Gold's value fluctuates from day to day because it is traded on public exchanges, and its price is determined by supply and demand. Gold attracts people even though they do not eat or drink it. It's been used as a form of currency because it doesn't corrode, and the material allows for some light absorption, giving it a yellow glow.
People buy and sell gold for various reasons, including pure speculation, acquiring or distributing physical gold, and as a hedge for commercial purposes. Day trading gold aims to profit from its daily price fluctuations.

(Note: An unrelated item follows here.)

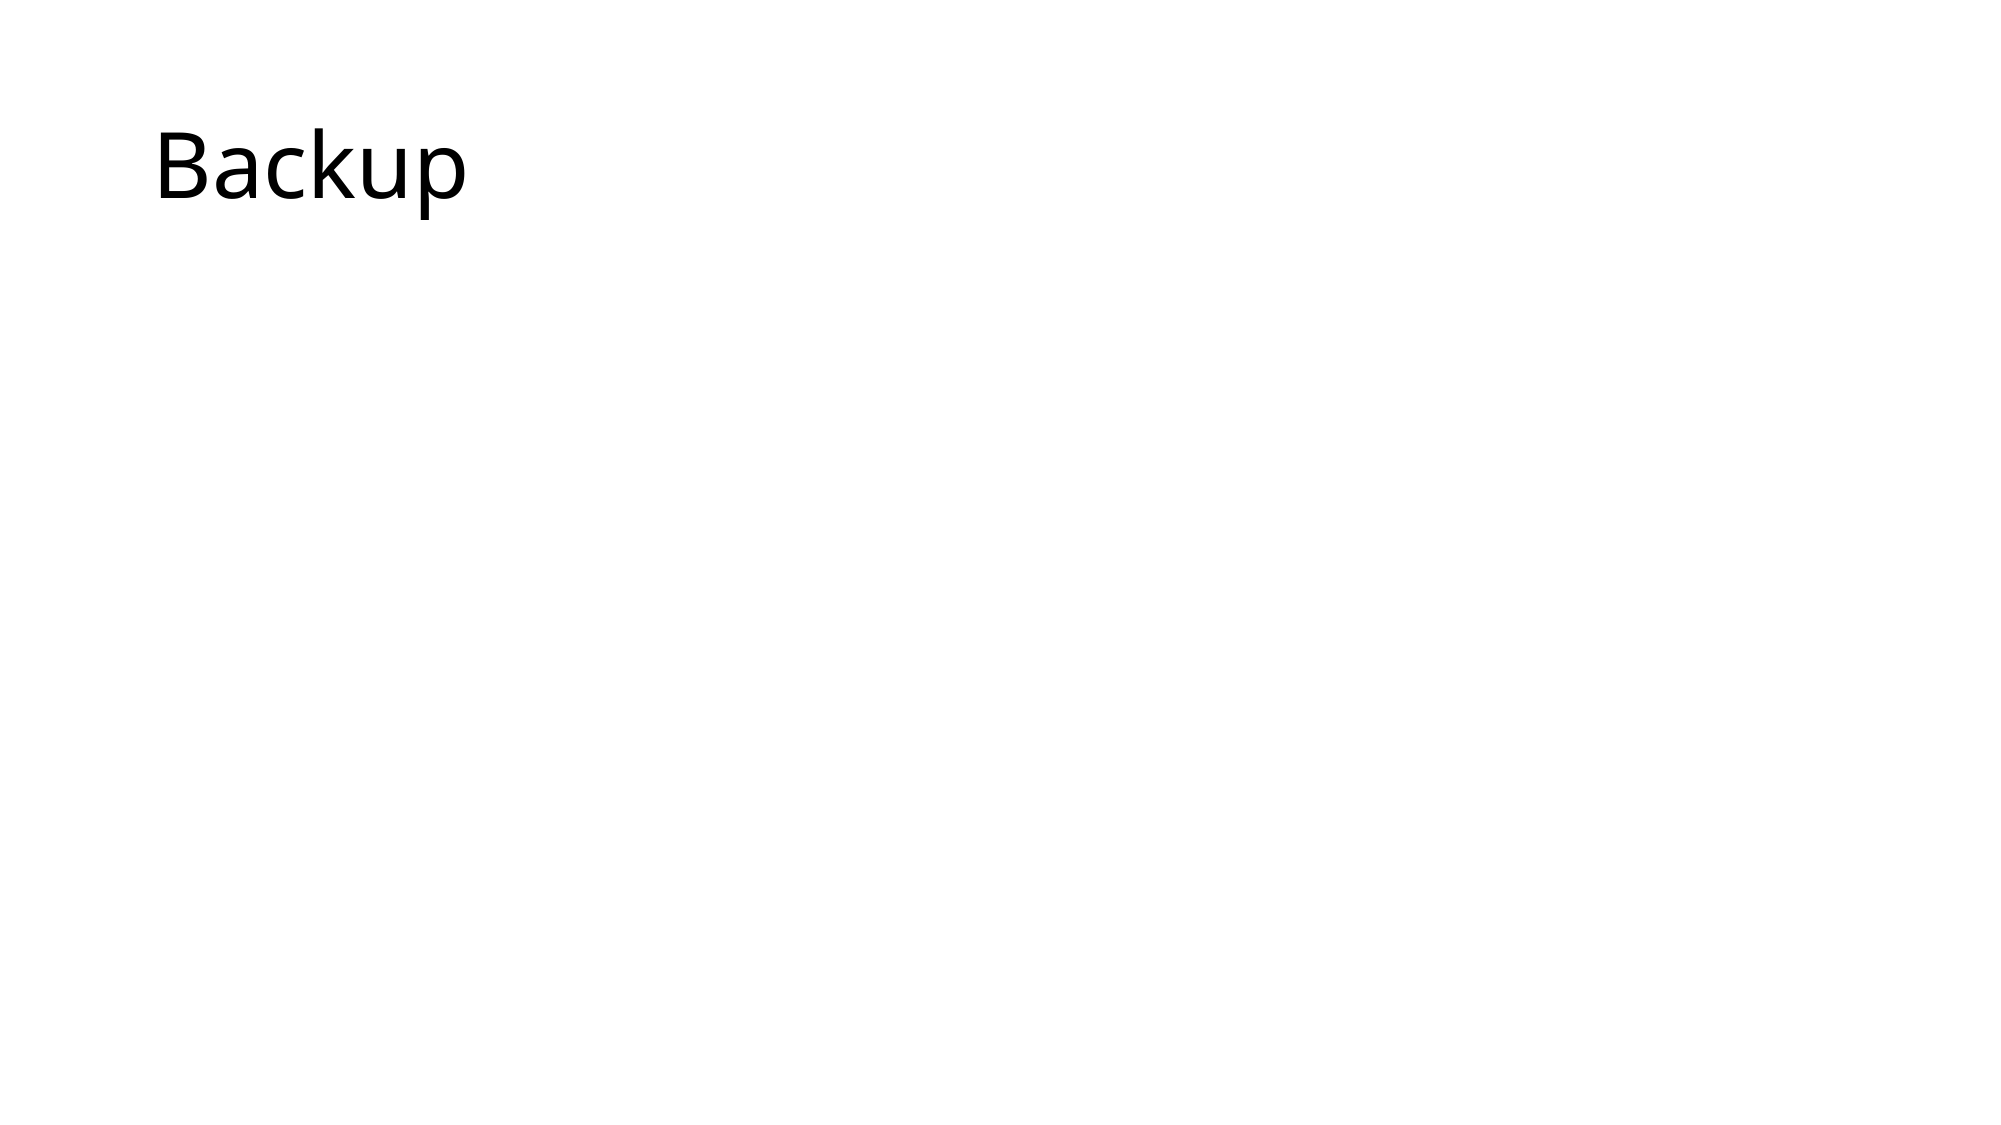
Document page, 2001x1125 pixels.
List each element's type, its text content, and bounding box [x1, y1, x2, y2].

Important Points to Remember
- Speculating on short-term price movements is what day-trading gold is all about, and it's all done electronically.
- Futures contracts allow you to trade gold without actually owning it.
- To day trade gold funds or ETFs in the United States, you must have at least a $25,000 account balance.
Markets for Futures
Speculating on gold's short-term price movements is known as day trading. Physical gold isn't handled, and ownership isn't claimed. Instead, transactions are conducted electronically, with only profits and losses reflected in the trading account.
Gold can be traded in a variety of ways. The most common method is to use a futures contract, which is an agreement to buy or sell something in the future, such as gold. Purchasing a gold futures contract does not imply that you must take physical possession of the metal.
Each day, traders close out all contracts (trades) and profit from the difference in price between where they bought the contract and where they sold it. COMEX is the exchange where gold futures are traded. A standard gold future (GC) represents 100 troy ounces of gold, while a micro gold future (MGC) represents ten troy ounces of gold.
Gold is only traded in $0.10 increments on the futures exchange. The smallest movement a futures contract can make is referred to as a "tick." The number of ticks the price moves away from your entry price when you buy or sell a futures contract determines your profit or loss. To figure out how much money you made or lost, you'll need to know the tick value of the contract you're trading. Although your trading platform will show you, it's a good idea to understand how things work.
The tick value of a standard contract is $10. This is because the contract represents 100 ounces of gold, which equals $10 when multiplied by the $0.10 tick size. That means a one-trick movement will result in a profit or loss of $10 for each contract. You win or lose $100 if it moves ten ticks. Your profit or loss is $300 if it moves ten ticks and you hold three contracts.
The tick value for a micro contract is $1. This is because the contract is worth 10 ounces of gold multiplied by $0. The cost of a tenth of a tick is $1. That means a one-trick movement will result in a gain or loss of $1 for each contract.
If it moves ten ticks, you gain or lose $10. Your profit or loss is $30 if it moves ten ticks and you have three contracts.
Futures on Gold
Your futures broker will determine how much money you need in your account to day trade a gold futures contract. You'll need $1,000 in your NinjaTrader account to open a position for one E-Mini Gold Futures contract. You'll also need enough money in the account to cover any possible losses.
You'll need $2,000 in your account for a day trade of a standard Gold Futures (GC) contract, plus additional funds to cover potential losses. Intra-day margin is the amount required by your broker to open a day trading position.
It varies depending on the broker and can change at any time.
These figures are based on day trading and closing out positions each day before the market closes. If you hold positions overnight, you must meet Initial and Maintenance Margin requirements, which means you'll need more money in your account.
Trading Gold, ETFs, and Stocks on a Day-to-Day Basis
Another option for day trading gold is to use a stock exchange-traded fund, such as the SPDR Gold Trust (GLD). You can trade gold price movements if you have a stock trading account. Because the trust keeps gold in reserve, its value fluctuates with the price of gold. The SPDR Gold Trust trades at about a tenth of the price of gold. In other words, if gold futures are trading at $1,500, the Gold Trust will be trading at around $150.
The trust is traded in the same way as any other stock. Because the minimum price movement is $0.01, each time the price changes by a penny, you gain or lose $0.01 for each share you own. Stocks and ETFs are usually traded in 100-share blocks (known as "round lots"), which means that if the price moves a penny and you own 100 shares, you gain or lose $1.
If the price rises by one dollar, from $120 to $121, your 100-share position gains or loses $100. On the same price move, you gain or lose $500 if you own 500 shares. The amount of money you'll need in your account to trade a gold ETF is determined by the ETF's price, leverage, and position size.
In order to day trade stocks or ETFs in the United States, you must have a minimum balance of $25,000 in your account. Depending on how much money you want to make and leverage, you may want to have more than $25,000 on hand.
Questions and Answers (FAQs)
What exactly is "spot gold" in the trading world?
The term "spot" refers to the current market price of a security. The "spot gold price" is the price at which an ounce of gold could theoretically be purchased at any given time, according to traders. This distinguishes it from the prices of gold-tracking products such as futures, ETFs, and options.
What is the current price of gold?
Because gold prices fluctuate throughout the day, a price published today is unlikely to be accurate tomorrow. A trading brokerage will provide you with access to the gold price as well as charting software for studying price fluctuations. There is also charting software available from third parties.